Mr. Channell read the letter in silence; and then he looked up quickly into his daughter’s face, and put his hand on hers.

“I hope no one is defrauded by this legacy,” he said, gravely. “You will have quite enough without it, Nelly. Had Mr. Myrtle any relations?”

“He used to say that he was quite alone in the world,” she answered. “His house was next to our school, and the gardens joined; that was how I came to see so much of him. No one ever went to stay with him, and he seldom had even a caller.”

“I wish he had left the money to a poorer girl,” remarked Mr. Channell. “Well, Nelly, you will now have a hundred and fifty pounds a year to do as you like with. I hope you’ll spend it wisely, my dear.”

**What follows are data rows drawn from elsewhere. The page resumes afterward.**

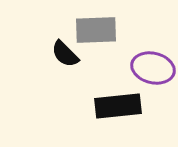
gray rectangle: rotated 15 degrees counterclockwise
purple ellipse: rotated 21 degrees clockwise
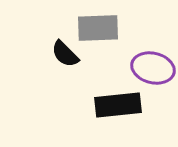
gray rectangle: moved 2 px right, 2 px up
black rectangle: moved 1 px up
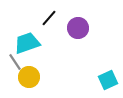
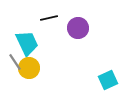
black line: rotated 36 degrees clockwise
cyan trapezoid: rotated 84 degrees clockwise
yellow circle: moved 9 px up
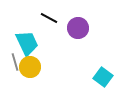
black line: rotated 42 degrees clockwise
gray line: rotated 18 degrees clockwise
yellow circle: moved 1 px right, 1 px up
cyan square: moved 5 px left, 3 px up; rotated 30 degrees counterclockwise
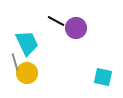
black line: moved 7 px right, 3 px down
purple circle: moved 2 px left
yellow circle: moved 3 px left, 6 px down
cyan square: rotated 24 degrees counterclockwise
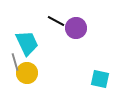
cyan square: moved 3 px left, 2 px down
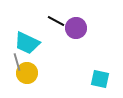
cyan trapezoid: rotated 140 degrees clockwise
gray line: moved 2 px right
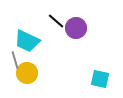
black line: rotated 12 degrees clockwise
cyan trapezoid: moved 2 px up
gray line: moved 2 px left, 2 px up
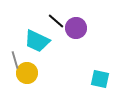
cyan trapezoid: moved 10 px right
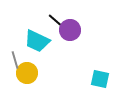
purple circle: moved 6 px left, 2 px down
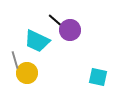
cyan square: moved 2 px left, 2 px up
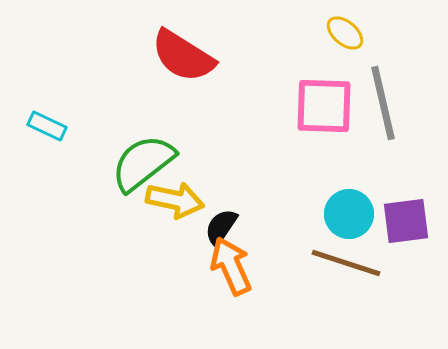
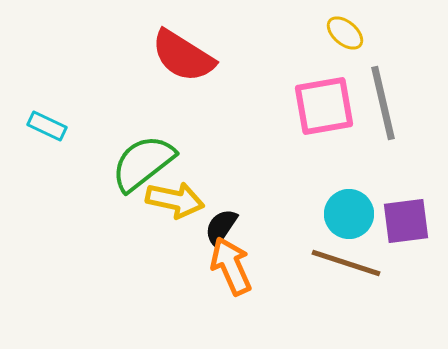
pink square: rotated 12 degrees counterclockwise
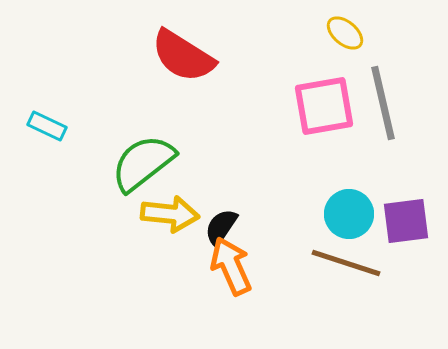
yellow arrow: moved 5 px left, 14 px down; rotated 6 degrees counterclockwise
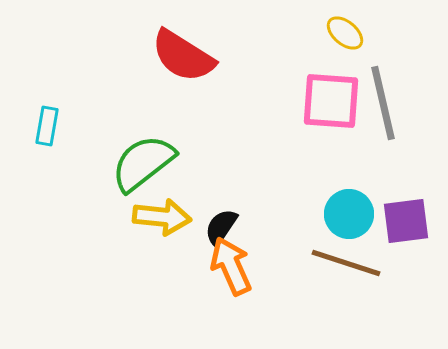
pink square: moved 7 px right, 5 px up; rotated 14 degrees clockwise
cyan rectangle: rotated 75 degrees clockwise
yellow arrow: moved 8 px left, 3 px down
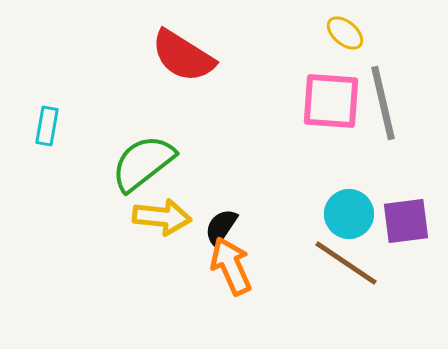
brown line: rotated 16 degrees clockwise
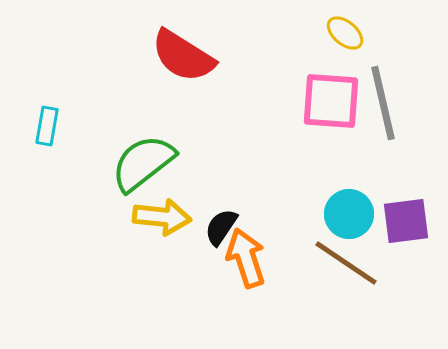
orange arrow: moved 15 px right, 8 px up; rotated 6 degrees clockwise
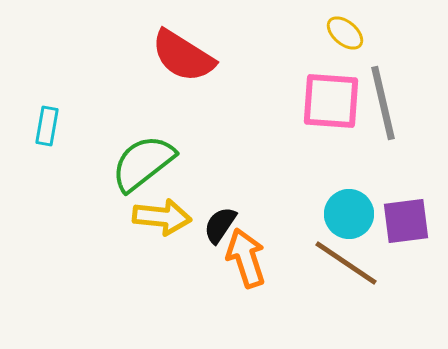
black semicircle: moved 1 px left, 2 px up
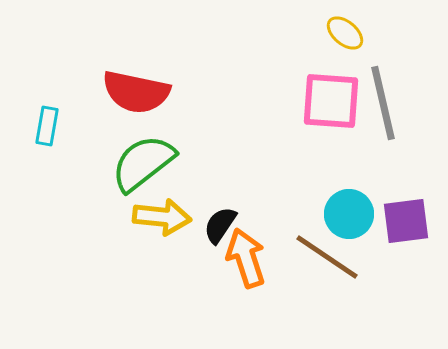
red semicircle: moved 47 px left, 36 px down; rotated 20 degrees counterclockwise
brown line: moved 19 px left, 6 px up
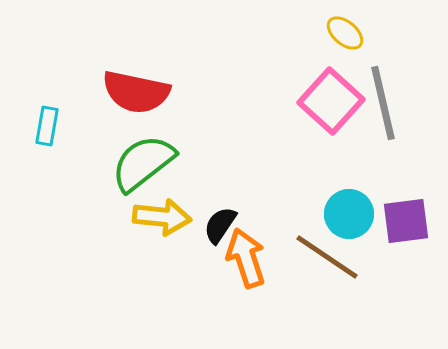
pink square: rotated 38 degrees clockwise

It was generally known throughout the county that Nelly was the daughter of a rich man. She was very pretty too, although not so beautiful as her mother had been; and at nineteen she was not without would-be suitors and admirers. But not one of these was a man after Robert Channell’s own heart. They were hunting and sporting country gentlemen, who talked of dogs and horses all day long. He wanted a man of another stamp for Nelly. He did not care about long pedigrees, nor did he hanker after ancestral lands. He desired for his child a husband who would guide a young wife as bravely up the hill of Sacrifice as over the plain called Ease.

It might have been that Robert Channell thought too much of what the husband should be to the wife, and too little of what the wife is to the husband. There are moments in the life of the strongest men when only the touch of a woman’s hand has kept them from turning into a wrong road. But it is not easy for a father, anxious for the safety of his girl’s future, to think of anything beyond her requirements. Nelly was a prize; and Mr. Channell could but daily pray that she might not be won by one who was unworthy of her.